GIVEN TEXT:

┌──

Sunday, September 20, 2009

Sunday Thoughts

Words shape people. I need to do a better job of building up others and encouraging them.

"Do not let any unwholesome talk come out of your mouths, but only what is helpful for building others up according to their needs, that it may benefit those who listen."
~Ephesians 4:29

Saturday, September 19, 2009

Could you Care Less?


My husband has a habit of saying, when he cares very little about something, "I could care less." Being an editor and writer I am anxious to inform him that his statement is incorrect and he should say, "I couldn't care less." He gives me a funny stare, as if the proper grammar is any bit important. He knows that I understand his lack of concern whether he says the statement correctly or not.

To help clarify I have located a "the caring continuum." He gets it now. Thankfully I won't have to subject his speech to anymore correction, that is, until he ends a sentence with a preposition...eeww! Actually he knows better.

Friday, September 18, 2009

Gas Pump Shoes

I am having trouble with my teenager. She is in the habit of having me purchase clothing items for her and wearing them for a few weeks and then proceeding to throw them in a drawer, never to be worn again. She has no excuses for her waning interest and shrugs her shoulders when pushed for reasons why super cool clothes that she cannot wait to wear, turn into drawer dwellers.

Recently she used her own money to purchase a pair of red Mary Jane style shoes. I was surprised by her purchase, but happy that she was planning on wearing something other than her TOMS shoes which are worn every day. Shoes are the exception to her style fickleness.

One day after she had worn the red shoes to school, she climbed into the back of my car and began chatting about her day. I was distracted by a strong smell of gasoline and was curious to know why the aroma was so sudden. Immediately, I assumed that something was leaking from my car and asked my daughter if she was aware of the smell. She was not. I then asked my son, who was sitting in the front seat of my car, if he could smell gasoline. He could.

I desperately tried to locate the leak and discover its whereabouts. Since I was acutely aware of the smell after my daughter entered the car and didn’t notice it prior to that, I discerned that the smell must be coming from her. Did she walk too many cars with idle engines? Were they experimenting with the visual affects of gasoline on black construction paper in art class? Did the biology lesson entail the mixing of petroleum and purified water?

Since I like to solve clues, I continued my sniffing while asking questions. “Take off your shoe and hand it to me.” I instructed my daughter. “Why?” she asked. “I need to smell it.” She was a bit confused, but followed my directions.

As I lifted the bottom of the shoe to my nose it was apparent that the gasoline smell was coming from her shoes. Once I had told her, and my son confirmed the location of the scent, we never saw the red shoes again.

Not only did she stop wearing the shoes because I discovered that the smelled like gasoline, she also stopped wearing them because it had been two weeks, the length of time that newly purchased items become instantly old.

Does anyone want some red Mary Jane shoes that smell like gasoline? They’re a size 8.

Wednesday, September 16, 2009

Non-Urgent Emergency

Admittedly, when it comes to health, I am critical, when it comes to judging what is non-urgent, urgent, and emergent. I seem to always check for the doctor’s approval before deciding to take any of the children to the urgent care facility or to the emergency room. The reason is because I don’t want to be judged by others. I feel like unless a limb is hanging abnormally, or a muscle is exposed, the emergency room is out of the question and the doctors will giggle and roll their eyes at my non-urgent emergency. I'm weird, I know.

└──

DATASET EXCERPTS:
┌──

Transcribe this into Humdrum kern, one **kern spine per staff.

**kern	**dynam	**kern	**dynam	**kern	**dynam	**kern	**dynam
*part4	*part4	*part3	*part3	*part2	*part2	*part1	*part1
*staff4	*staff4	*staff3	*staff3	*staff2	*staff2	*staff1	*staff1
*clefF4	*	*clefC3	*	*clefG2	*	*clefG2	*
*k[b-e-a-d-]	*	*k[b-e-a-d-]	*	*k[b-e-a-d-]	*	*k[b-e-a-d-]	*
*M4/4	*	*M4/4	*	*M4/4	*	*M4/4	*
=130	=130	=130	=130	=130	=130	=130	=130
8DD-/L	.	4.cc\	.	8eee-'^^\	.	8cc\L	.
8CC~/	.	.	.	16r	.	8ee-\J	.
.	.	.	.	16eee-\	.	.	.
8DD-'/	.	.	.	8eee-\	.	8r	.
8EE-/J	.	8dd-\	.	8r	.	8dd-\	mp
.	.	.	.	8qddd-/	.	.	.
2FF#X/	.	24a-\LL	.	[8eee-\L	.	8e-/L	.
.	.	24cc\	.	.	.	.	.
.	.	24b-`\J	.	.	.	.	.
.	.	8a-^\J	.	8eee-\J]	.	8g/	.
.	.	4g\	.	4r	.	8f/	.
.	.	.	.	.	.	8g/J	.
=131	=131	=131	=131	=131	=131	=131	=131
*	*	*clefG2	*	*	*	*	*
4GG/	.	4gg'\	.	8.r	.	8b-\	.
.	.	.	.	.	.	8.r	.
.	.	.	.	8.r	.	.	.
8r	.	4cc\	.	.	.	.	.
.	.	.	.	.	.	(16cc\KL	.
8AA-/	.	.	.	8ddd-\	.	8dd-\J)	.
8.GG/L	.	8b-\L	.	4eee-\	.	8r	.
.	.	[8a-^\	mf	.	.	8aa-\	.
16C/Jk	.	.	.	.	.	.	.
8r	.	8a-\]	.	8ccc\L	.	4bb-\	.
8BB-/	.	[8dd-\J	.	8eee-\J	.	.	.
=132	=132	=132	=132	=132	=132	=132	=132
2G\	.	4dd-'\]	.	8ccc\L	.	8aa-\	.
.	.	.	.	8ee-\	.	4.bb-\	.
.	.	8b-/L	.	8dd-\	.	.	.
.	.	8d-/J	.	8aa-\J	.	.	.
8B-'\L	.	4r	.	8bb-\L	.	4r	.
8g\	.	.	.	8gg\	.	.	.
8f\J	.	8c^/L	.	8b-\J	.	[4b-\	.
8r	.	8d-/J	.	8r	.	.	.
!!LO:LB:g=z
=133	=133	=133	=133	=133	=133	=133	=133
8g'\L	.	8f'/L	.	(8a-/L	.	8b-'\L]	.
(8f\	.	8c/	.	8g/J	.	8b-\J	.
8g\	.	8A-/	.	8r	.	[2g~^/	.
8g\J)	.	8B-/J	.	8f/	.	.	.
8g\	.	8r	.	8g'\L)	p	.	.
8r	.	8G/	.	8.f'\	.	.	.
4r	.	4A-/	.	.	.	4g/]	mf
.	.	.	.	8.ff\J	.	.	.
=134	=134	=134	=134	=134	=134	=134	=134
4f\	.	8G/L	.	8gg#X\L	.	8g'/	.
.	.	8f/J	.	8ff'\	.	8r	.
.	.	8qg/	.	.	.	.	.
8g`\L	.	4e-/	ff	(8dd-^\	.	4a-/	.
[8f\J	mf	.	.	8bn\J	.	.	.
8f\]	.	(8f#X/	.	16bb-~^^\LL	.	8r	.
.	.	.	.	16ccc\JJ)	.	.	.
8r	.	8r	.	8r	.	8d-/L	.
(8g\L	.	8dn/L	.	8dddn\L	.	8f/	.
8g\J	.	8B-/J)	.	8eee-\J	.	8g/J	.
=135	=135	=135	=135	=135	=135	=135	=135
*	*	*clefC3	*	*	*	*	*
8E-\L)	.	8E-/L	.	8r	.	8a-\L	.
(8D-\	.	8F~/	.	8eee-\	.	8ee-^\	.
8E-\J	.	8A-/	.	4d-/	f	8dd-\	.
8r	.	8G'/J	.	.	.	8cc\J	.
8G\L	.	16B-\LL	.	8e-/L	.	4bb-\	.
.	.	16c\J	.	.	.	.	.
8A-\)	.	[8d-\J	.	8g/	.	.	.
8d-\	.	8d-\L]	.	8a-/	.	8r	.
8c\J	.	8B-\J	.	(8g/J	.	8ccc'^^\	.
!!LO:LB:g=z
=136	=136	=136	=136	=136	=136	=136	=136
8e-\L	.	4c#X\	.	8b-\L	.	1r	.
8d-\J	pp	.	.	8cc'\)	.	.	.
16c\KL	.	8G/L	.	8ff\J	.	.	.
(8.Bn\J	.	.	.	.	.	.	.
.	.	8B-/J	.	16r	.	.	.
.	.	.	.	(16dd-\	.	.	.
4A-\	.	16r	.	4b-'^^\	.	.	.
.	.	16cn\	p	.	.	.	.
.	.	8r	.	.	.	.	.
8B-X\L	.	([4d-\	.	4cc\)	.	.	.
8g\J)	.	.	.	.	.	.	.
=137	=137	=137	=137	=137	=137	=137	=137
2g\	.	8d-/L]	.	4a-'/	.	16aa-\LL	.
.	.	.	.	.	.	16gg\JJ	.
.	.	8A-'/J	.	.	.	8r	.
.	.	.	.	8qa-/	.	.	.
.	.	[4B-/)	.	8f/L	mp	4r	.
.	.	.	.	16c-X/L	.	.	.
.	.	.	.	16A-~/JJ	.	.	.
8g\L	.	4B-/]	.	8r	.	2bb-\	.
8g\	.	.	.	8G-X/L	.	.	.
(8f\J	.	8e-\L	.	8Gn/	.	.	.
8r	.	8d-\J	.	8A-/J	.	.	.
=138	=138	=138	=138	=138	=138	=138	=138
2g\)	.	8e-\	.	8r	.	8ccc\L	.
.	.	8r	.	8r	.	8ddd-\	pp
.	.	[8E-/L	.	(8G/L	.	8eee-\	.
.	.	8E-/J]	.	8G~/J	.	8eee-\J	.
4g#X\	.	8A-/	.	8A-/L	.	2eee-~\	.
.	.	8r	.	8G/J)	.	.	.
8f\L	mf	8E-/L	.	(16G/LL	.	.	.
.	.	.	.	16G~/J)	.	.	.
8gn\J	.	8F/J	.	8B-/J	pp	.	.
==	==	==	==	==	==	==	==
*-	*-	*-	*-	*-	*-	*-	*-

└──

INSTRUCTIONS TO FOLLOW:
Render this sentence from the blog text in Spanish: "Shoes are the exception to her style fickleness." The listing comes from a separate source.

TASK RESPONSE:
Los zapatos son la excepción a su inconstancia en cuanto al estilo.